(Exercise)
Continue the passage on the Sivatte family's history, starting after its final sentence.

(Exercise passage)
════════════════

The Sivatte family originated from France and was related to the Provençal town of La Colle; its members were already recorded in the 17th century. André de Sivatte was the first to settle in Spain; in the early 19th century he served first as a French customs officer and later as official in the French consulate in Barcelona; he married a Spaniard from Calonge. Their son and Maurici's paternal grandfather, Edmundo Félix Sivatte i Vilar, was born already in the Catalan capital, though it is rather his wife, María de las Mercedes de Llopart y Xiqués, who became recognized as active in Catholic charity organizations. Their son and Maurici's father, Manuel Josép María de Sivatte i Llopart (1865-1931), worked as a Barcelona lawyer and grew to one of the leaders of the Catalan Carlism: he was president of Círculo Tradicionalista de Barcelona, member of Junta Provincial de Barcelona and Junta Regional de Cataluña. In recognition of his merits, in 1899 the claimant conferred upon him the title of marqués de Vallbona. As he contributed to "La Octubrada", a series of minor Carlist revolts in different Catalan locations in October 1900, he had to flee the country. Upon his return to Spain he co-founded Fomento de la Prensa Tradicionalista, the company which re-launched El Correo Catalán; he was also one of major landholders in the Roquetes-Nou Barris area.

════════════════

(Given data)

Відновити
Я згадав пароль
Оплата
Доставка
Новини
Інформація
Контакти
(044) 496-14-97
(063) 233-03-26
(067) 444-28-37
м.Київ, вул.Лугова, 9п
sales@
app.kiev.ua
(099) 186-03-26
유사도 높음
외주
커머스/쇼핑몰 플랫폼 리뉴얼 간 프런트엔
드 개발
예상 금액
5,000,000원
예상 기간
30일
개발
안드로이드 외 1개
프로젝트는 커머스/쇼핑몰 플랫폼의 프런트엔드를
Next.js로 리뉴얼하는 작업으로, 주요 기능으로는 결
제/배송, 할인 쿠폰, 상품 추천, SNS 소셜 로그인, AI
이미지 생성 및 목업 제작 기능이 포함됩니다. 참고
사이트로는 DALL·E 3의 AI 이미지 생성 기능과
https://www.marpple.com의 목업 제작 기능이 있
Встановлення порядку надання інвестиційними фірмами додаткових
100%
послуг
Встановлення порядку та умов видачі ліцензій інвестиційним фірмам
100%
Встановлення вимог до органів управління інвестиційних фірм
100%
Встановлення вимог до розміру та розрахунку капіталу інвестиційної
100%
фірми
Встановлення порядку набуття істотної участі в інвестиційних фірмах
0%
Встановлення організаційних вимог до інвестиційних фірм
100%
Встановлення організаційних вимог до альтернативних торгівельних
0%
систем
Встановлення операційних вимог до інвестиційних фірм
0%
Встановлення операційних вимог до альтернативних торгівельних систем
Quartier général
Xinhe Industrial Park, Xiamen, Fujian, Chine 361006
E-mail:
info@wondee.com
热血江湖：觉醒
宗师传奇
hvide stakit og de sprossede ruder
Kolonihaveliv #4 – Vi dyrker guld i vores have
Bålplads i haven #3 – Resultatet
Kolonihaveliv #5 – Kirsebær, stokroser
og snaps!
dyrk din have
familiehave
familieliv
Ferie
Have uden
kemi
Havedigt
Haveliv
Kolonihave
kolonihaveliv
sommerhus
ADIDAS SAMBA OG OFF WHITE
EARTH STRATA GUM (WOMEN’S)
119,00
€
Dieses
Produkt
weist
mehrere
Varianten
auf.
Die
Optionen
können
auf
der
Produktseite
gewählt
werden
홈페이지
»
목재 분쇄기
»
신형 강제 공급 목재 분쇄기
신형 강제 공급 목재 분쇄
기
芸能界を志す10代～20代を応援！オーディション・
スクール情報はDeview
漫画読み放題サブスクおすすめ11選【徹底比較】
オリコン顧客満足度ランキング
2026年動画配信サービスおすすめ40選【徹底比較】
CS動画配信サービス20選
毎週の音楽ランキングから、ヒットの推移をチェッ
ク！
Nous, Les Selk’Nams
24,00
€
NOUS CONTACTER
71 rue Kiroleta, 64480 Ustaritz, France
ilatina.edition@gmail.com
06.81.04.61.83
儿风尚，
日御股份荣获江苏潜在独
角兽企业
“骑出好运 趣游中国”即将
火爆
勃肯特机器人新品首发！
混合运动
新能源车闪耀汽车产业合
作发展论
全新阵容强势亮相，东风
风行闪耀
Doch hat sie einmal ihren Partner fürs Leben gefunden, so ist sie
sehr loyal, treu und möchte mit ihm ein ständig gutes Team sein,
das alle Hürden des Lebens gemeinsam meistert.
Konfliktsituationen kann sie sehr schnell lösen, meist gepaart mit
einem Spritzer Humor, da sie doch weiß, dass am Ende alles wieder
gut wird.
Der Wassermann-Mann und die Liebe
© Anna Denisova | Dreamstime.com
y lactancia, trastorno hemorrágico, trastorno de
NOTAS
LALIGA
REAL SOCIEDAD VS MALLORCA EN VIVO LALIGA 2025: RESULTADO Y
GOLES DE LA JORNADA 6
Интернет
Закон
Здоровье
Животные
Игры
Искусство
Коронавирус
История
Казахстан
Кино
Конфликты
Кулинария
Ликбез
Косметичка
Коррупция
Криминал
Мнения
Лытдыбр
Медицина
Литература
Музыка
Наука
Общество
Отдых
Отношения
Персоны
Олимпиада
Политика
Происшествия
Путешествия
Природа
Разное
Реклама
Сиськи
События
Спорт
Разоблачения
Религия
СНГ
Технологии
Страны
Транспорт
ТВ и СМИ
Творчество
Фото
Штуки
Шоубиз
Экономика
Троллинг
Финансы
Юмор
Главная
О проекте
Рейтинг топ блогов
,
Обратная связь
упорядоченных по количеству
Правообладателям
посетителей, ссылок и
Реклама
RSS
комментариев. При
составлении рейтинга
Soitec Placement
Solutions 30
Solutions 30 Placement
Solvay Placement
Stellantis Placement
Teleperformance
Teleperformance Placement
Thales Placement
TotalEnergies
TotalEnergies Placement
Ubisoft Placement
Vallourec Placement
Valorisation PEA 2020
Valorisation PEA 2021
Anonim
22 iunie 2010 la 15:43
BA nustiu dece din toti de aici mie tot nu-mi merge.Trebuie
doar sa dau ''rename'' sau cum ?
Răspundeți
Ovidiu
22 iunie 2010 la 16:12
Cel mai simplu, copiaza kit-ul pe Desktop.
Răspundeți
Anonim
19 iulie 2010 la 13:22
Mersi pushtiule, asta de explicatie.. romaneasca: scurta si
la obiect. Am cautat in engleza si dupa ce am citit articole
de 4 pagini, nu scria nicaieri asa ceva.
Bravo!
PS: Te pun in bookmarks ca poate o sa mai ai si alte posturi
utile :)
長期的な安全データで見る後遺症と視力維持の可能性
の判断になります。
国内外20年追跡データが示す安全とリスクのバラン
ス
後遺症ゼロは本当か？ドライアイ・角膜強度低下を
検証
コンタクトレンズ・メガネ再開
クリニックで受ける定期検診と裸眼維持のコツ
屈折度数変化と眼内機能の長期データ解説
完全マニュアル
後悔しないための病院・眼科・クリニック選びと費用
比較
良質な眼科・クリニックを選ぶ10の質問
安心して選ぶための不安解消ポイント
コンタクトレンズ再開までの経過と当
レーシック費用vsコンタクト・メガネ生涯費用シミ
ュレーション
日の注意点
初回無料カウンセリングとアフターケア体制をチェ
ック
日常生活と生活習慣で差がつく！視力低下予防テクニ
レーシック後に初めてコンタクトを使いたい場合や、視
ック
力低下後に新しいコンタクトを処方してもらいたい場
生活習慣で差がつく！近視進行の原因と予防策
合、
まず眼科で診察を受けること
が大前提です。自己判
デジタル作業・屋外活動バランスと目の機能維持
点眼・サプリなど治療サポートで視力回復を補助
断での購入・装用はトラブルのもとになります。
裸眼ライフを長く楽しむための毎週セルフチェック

════════════════

(Written reply)
Manuel Sivatte married Margarita de Bobadilla y Martínez de Arizala (1870-1905), also descendant to a Carlist family. Her father and Maurici's maternal grandfather, Mauricio de Bobadilla y Escrivá de Romaní, was head of Navarrese Carlism and served as deputy from Estella in Cortes Constituentes between 1869 and 1871, later on contributing to Asamblea de Vevey and siding with Carlos VII during the Third Carlist War. Manuel and Margarita had 5 children, all brought up in fervently Catholic ambience: Manuel, Merceditas, Carles Edmund, Jaume and Maurici. After early death of their mother it was the paternal grandmother, Mercedes Llopart, who assisted her son – married again – in bringing up the children.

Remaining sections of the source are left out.